» Collected data
+ + + + + + +

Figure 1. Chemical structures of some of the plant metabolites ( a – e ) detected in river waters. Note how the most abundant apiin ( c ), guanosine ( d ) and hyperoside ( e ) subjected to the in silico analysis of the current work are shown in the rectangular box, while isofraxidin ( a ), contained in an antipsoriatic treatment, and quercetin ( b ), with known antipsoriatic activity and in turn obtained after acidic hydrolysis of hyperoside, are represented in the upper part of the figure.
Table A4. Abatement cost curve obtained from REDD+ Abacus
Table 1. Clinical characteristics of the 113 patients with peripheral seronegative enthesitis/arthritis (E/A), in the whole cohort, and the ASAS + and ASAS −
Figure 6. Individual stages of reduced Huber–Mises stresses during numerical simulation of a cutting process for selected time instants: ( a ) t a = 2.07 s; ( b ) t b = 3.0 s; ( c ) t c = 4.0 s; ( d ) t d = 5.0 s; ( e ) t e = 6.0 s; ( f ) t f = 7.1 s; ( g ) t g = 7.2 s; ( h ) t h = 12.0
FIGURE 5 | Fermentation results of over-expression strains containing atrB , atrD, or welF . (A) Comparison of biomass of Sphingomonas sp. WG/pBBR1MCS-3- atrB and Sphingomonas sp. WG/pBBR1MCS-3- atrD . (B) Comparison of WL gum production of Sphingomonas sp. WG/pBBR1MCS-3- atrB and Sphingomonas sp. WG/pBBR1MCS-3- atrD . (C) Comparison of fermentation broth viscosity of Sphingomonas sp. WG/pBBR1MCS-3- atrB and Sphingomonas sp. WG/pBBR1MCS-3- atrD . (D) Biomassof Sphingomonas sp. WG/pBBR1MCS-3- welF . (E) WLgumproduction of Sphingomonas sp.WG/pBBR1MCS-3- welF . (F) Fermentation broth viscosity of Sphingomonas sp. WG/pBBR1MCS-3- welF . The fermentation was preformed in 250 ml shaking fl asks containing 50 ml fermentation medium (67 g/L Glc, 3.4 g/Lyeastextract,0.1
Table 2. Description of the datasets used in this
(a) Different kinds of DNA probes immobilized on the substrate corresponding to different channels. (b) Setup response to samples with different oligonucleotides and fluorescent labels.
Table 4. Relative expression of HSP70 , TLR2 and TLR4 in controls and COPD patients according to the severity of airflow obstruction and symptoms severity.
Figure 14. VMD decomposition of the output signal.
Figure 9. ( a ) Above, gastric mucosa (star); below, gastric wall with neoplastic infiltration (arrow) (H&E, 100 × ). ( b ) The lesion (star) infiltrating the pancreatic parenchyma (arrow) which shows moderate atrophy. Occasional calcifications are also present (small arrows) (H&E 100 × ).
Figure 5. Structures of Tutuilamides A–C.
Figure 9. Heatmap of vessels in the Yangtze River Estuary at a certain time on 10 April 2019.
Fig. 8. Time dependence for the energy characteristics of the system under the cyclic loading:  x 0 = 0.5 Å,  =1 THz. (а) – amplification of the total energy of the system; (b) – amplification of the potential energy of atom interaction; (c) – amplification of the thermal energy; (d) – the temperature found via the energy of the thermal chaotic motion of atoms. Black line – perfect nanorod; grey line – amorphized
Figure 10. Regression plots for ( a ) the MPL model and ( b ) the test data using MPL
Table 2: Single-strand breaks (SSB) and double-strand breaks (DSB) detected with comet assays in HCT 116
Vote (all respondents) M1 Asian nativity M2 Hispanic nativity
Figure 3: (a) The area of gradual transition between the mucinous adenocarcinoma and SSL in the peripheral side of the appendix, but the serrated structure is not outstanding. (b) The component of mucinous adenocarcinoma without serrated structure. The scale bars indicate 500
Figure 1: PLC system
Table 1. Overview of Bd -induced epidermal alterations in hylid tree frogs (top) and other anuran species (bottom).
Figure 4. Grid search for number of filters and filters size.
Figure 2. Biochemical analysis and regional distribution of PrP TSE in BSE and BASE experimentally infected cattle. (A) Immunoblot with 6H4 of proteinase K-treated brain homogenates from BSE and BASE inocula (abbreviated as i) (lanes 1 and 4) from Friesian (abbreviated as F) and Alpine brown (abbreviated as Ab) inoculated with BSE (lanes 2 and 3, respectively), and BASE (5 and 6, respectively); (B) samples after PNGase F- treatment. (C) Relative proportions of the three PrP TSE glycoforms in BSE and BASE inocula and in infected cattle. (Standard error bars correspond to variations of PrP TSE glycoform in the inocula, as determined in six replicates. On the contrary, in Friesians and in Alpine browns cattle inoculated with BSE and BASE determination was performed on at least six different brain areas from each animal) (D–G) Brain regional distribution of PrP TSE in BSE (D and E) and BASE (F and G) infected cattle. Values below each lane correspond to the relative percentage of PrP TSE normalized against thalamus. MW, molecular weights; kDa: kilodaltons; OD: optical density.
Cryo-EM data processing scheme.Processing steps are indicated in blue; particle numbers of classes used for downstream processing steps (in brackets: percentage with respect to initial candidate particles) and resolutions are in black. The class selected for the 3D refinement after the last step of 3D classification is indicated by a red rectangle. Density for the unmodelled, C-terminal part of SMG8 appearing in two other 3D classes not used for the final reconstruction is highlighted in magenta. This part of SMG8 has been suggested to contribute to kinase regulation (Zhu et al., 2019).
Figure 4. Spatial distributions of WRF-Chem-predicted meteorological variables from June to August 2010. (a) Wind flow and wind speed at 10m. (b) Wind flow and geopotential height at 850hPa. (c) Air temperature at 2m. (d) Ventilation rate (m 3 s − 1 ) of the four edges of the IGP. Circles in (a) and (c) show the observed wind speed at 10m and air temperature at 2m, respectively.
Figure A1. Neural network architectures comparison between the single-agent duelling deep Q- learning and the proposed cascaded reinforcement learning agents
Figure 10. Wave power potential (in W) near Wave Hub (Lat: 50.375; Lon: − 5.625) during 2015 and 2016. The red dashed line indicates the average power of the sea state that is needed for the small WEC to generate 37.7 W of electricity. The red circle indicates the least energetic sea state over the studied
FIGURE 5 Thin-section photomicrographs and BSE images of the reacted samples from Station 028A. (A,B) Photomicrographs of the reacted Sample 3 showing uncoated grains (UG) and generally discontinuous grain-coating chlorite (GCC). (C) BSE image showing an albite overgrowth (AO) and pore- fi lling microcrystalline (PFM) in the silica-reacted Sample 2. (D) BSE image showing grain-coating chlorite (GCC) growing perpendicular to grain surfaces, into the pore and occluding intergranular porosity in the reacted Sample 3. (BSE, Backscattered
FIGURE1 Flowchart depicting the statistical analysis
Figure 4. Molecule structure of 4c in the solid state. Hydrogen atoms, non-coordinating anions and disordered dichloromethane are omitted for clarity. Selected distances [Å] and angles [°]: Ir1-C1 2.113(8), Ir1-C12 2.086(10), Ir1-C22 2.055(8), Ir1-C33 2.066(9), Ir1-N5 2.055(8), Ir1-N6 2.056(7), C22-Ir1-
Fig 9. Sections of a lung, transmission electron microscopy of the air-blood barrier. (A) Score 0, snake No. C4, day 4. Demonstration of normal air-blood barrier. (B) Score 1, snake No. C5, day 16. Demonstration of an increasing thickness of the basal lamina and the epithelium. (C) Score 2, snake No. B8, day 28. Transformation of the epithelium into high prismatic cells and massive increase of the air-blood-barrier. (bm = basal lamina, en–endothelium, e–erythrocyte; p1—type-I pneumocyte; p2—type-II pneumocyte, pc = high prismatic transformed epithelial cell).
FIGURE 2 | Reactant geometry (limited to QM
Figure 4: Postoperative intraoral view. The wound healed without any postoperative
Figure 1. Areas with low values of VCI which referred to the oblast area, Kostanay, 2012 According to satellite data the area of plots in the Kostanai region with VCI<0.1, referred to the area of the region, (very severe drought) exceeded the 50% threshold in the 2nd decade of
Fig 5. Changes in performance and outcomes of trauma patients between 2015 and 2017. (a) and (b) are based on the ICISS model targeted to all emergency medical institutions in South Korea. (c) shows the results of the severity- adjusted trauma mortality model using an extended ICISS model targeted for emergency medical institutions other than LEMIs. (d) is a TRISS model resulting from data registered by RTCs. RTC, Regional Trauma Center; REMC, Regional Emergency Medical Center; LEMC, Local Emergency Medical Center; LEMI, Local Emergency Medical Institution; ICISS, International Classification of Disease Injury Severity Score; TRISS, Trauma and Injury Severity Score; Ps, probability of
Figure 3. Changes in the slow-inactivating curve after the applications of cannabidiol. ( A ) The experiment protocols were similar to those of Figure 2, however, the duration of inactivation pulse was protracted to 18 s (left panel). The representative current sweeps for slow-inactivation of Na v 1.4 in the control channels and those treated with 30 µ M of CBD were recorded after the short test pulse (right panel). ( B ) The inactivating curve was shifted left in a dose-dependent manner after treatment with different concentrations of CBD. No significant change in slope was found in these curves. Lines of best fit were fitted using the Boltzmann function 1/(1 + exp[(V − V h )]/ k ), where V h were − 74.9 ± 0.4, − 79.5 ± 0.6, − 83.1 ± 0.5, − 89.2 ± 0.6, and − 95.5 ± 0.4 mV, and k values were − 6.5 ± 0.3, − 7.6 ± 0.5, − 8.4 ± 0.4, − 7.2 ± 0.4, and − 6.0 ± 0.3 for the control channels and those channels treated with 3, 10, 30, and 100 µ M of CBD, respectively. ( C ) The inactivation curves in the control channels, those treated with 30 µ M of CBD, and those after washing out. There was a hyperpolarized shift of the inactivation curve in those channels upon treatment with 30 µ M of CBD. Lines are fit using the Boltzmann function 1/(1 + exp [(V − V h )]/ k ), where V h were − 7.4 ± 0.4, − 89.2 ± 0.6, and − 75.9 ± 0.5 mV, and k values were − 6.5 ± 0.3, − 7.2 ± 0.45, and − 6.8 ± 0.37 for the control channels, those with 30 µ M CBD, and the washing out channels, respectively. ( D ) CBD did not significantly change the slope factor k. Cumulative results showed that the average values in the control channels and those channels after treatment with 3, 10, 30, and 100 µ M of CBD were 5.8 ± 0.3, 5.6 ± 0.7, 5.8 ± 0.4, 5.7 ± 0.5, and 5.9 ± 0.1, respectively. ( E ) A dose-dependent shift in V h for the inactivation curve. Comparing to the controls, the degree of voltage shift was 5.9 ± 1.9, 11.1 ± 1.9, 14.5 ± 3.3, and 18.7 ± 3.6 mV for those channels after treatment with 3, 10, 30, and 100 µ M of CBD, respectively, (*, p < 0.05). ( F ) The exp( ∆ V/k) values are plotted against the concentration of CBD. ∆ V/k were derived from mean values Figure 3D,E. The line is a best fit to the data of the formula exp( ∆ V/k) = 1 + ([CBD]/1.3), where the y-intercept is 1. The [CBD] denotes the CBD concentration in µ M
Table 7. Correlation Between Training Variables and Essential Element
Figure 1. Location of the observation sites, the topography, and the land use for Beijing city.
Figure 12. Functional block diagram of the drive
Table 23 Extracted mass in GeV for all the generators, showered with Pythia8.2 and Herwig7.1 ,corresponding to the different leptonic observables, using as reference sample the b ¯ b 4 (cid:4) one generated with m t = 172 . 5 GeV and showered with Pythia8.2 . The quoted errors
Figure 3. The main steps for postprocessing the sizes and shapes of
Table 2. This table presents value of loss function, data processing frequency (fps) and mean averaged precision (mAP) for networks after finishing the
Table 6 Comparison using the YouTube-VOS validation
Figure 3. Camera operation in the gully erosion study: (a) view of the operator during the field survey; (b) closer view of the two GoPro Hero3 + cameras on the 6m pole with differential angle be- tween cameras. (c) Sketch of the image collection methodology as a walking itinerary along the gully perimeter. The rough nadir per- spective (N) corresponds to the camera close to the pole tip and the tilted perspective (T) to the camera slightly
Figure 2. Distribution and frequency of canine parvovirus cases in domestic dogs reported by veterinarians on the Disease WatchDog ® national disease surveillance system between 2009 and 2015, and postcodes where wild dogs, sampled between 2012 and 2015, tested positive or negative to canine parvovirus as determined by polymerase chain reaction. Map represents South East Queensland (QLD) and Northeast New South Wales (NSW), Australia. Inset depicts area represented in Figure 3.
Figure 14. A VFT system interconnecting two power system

+ + + + + + +

» THE TASK
Please reproduce, exactly as they appear above, the lines from the line containing "Figure 3: (a)" up to and including the line containing "Figure 4. Grid".

» ANSWER FOR THE TASK
Figure 3: (a) The area of gradual transition between the mucinous adenocarcinoma and SSL in the peripheral side of the appendix, but the serrated structure is not outstanding. (b) The component of mucinous adenocarcinoma without serrated structure. The scale bars indicate 500
Figure 1: PLC system
Table 1. Overview of Bd -induced epidermal alterations in hylid tree frogs (top) and other anuran species (bottom).
Figure 4. Grid search for number of filters and filters size.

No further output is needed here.